The Developer Experience is Poor¶
Finally, while it is not a “problem to be solved”, it is implied in the notion of MLOps being a supporting role to ML that a responsibility of MLOps is to improve the development experience for ML.
We do, though, have to be careful with this bucket of work. MLOps Engineers are developers too, so the developer experience is one they have deep empathy for, and relevant experience with. This can lead to an over-emphasis on this problem, which is especially problematic when we consider the principle from our Purpose of ML document that the customer comes first. Developer experience tasks have a larger degree of separation from customers than most other types of task, and because of that they are inherently of lower priority.
With that caveat in place: there is definitely work to be done here. This could include:
- Wrapping common functionality into an easy to use interface, such as a CLI.

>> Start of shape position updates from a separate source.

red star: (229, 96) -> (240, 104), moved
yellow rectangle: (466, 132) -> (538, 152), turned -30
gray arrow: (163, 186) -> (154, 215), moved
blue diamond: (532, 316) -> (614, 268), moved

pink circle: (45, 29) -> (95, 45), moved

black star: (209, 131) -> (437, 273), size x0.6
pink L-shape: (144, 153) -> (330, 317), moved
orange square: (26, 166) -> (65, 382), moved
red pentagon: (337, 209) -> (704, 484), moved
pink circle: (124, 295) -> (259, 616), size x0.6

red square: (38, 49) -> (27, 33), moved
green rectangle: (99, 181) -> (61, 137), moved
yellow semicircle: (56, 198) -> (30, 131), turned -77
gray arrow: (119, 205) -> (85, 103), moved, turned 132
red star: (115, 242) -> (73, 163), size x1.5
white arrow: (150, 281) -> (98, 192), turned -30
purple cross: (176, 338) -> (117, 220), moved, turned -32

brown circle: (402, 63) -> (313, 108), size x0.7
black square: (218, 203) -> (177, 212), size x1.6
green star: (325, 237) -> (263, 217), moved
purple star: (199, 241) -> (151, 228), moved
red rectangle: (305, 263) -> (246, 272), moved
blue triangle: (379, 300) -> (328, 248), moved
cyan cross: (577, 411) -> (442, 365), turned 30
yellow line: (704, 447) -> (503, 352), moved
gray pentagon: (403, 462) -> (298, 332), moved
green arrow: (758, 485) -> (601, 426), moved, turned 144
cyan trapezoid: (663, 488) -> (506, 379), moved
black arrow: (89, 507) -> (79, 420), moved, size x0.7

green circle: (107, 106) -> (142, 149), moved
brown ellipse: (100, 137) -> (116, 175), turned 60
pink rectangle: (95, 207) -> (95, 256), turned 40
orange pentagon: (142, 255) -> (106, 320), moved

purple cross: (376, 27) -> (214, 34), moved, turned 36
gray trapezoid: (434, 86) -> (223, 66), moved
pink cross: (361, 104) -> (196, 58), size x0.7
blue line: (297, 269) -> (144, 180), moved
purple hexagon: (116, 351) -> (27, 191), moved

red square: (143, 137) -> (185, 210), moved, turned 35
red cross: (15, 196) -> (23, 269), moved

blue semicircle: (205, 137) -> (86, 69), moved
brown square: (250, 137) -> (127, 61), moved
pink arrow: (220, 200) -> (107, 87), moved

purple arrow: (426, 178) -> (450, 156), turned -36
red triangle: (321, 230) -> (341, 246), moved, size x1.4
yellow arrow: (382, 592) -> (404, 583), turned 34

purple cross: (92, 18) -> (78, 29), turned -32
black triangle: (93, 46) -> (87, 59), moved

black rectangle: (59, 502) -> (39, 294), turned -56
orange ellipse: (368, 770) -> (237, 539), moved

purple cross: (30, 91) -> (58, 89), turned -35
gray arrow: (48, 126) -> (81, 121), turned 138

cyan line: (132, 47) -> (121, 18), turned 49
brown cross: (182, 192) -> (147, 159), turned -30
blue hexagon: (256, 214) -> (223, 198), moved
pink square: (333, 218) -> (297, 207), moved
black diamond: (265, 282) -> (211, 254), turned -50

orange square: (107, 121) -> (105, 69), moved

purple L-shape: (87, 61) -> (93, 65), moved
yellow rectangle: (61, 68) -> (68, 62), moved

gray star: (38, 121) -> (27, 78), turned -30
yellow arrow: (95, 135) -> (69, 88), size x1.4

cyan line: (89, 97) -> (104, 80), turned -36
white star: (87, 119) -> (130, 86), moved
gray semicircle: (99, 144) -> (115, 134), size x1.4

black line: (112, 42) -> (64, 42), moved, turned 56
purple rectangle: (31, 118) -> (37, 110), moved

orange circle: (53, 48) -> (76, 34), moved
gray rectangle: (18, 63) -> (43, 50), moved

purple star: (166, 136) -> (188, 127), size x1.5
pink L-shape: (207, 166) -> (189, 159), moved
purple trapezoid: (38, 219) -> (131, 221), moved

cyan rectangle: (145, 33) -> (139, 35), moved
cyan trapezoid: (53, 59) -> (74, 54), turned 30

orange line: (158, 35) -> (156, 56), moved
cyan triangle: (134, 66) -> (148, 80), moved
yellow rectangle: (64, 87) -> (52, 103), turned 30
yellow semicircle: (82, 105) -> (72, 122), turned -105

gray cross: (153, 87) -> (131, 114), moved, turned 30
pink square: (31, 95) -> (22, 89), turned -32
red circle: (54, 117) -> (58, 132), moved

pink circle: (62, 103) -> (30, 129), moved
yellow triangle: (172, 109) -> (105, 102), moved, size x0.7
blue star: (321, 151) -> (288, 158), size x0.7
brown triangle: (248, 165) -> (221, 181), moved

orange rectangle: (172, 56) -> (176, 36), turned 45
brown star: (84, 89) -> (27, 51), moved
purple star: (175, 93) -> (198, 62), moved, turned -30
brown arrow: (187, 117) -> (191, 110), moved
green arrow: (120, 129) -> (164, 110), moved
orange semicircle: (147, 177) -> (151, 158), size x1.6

- Making it easy to launch development environments on arbitrarily large compute resources, when these are not available locally.
- Automatically caring for the mundane and difficult to catch problems in software development, such as code linting.
- Creating an environment where it is as difficult as possible to make logical mistakes, such as by making testing fast and easy, or incorporating static type checking into processes.
In general, developer experience is something of a catch-all bucket for enhancements that do not solve any of the preceding problems, but that increase the quality of life and quality of work for machine learning engineers.
Summary¶
The purpose of MLOps is to increase the velocity of development and reliability of performance for machine learning services.